1949 Dixie Classic
- Season: 1949–50
- Teams: 8
- Finals site: Reynolds Coliseum Raleigh, North Carolina
- Champions: NC State (1st title)
- Runner-up: Penn State (1st title game)
- Winning coach: Everett Case (1st title)
- MVP: Dick Dickey (NC State)
- Attendance: 54,400

= 1949 Dixie Classic =

Mid-season college basketball tournament

The 1949 Dixie Classic was a mid-season college basketball tournament held December 28–30, 1949 at NC State's Reynolds Coliseum in Raleigh, North Carolina. It was the first iteration of the Dixie Classic and it was part of the 1949–50 NCAA men's basketball season.

The championship game was contested by favorite NC State, who cruised to the final with double-digit wins over Rhode Island State and Georgia Tech, and underdog Penn State, who advanced with narrow upset wins over Duke and West Virginia.
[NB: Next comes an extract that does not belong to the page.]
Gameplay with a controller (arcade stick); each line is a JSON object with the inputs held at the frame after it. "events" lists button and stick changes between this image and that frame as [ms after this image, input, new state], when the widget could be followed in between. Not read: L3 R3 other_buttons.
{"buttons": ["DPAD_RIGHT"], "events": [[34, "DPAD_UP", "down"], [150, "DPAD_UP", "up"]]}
After initially struggling against Penn State's zone defense, NC State rallied back from a halftime deficit and won by a score of 50–40. Dick Dickey of NC State was voted most valuable player of the tournament.

==Teams==
Each year, the Dixie Classic included the "Big Four" teams (Duke, NC State, North Carolina, and Wake Forest), as well as four other invited teams. The 1949 teams were:
- Wake Forest Demon Deacons
- Georgia Tech Yellow Jackets
- NC State Wolfpack
- Rhode Island State Rams
- North Carolina Tar Heels
- West Virginia Mountaineers
- Duke Blue Devils
- Penn State Nittany Lions

The first round pairings were decided by drawing names from a hat on September 5, 1949.